The more I think about the aspects that make the web great, the more I wish they could be applied to video.
Video, in the traditional sense, is dumb. It’s a single-direction, force-fed slop of visual and auditory data that can only really be processed by humans.
When I think about what we’re seeing and therefore visually processing, I think about our ability to identify and provide context to most artifacts we see. We can distinguish between one visual element and another. Our hearing processors can break apart certain sounds and place them in an approximate position in 3D space. And when things in our field of view move we have time and space in play.
Why can’t video be like that?
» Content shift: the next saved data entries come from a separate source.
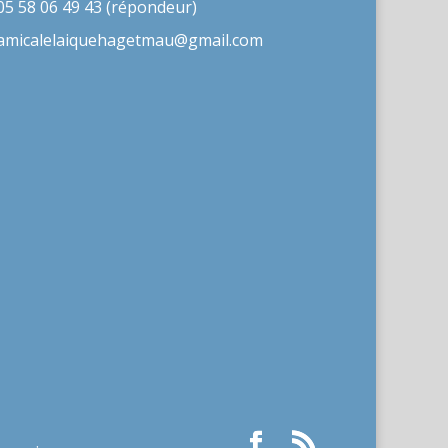
05 58 06 49 43 (répondeur)
amicalelaiquehagetmau@gmail.com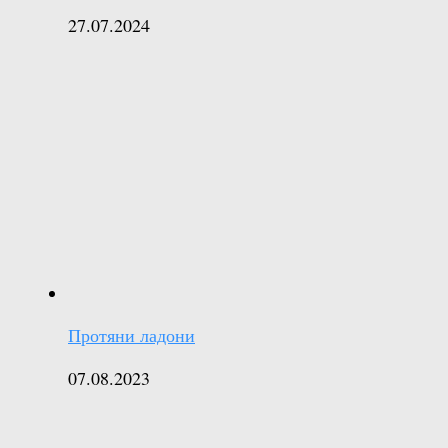
27.07.2024
Протяни ладони
07.08.2023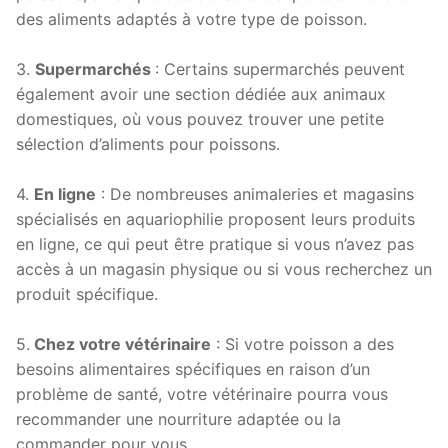
des aliments adaptés à votre type de poisson.
3.
Supermarchés
: Certains supermarchés peuvent
également avoir une section dédiée aux animaux
domestiques, où vous pouvez trouver une petite
sélection d’aliments pour poissons.
4.
En ligne
: De nombreuses animaleries et magasins
spécialisés en aquariophilie proposent leurs produits
en ligne, ce qui peut être pratique si vous n’avez pas
accès à un magasin physique ou si vous recherchez un
produit spécifique.
5.
Chez votre vétérinaire
: Si votre poisson a des
besoins alimentaires spécifiques en raison d’un
problème de santé, votre vétérinaire pourra vous
recommander une nourriture adaptée ou la
commander pour vous.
How can we make video intelligible to machines without replicating human-like processors in machines? These questions have been bothering me for a while, so I finally decided to start jotting down some answers and observations.
Video as object markup
Imagine there were layers in a video, each layer could represent ‘objects’ in the video. These objects could be visual, such as the cat object moving towards a laser pointer object.
Yet more objects could be, for instance, the sounds in the video, the camera, the environment and location of the shot.
Imagine you could interrogate this video as you would an API.
As a user you could hover over the visual elements, target an object and gain more information about the target.
What about SVG as intelligent video?
(If you can’t see the wikipedia SVG above, upgrade your browser already!)
Image formats and a little magic
Videos are basically the complex blending of still images. But what if we could break up a video into component layers and then animate a set of them? What if these layers could use blended transparency and be overlapped?
Youtube’s recent endeavours in video markup
Youtube has been making great moves towards more intelligent video – we’re seeing annotations, subtitles and simple interactivity but I feel like it’s not there, it’s still a one-way conversation where I’m forced to listen, at a set pace, and therefore not interact with or influence my experience.
What about user controls?
Simple play, pause and skip controls aren’t where we should stop in terms of innovation. Choosing a separate audio stream, playback speed, switching on markup should be all be standard options available to us.
Maybe my hopes are a long way off, but I feel like we’re making progress. Maybe we’ll see Google start indexing videos, providing the lyrics to the songs you watch on Youtube or allowing you to see your search results for your favourite movie quote in the actual movie playback (at just the right marker).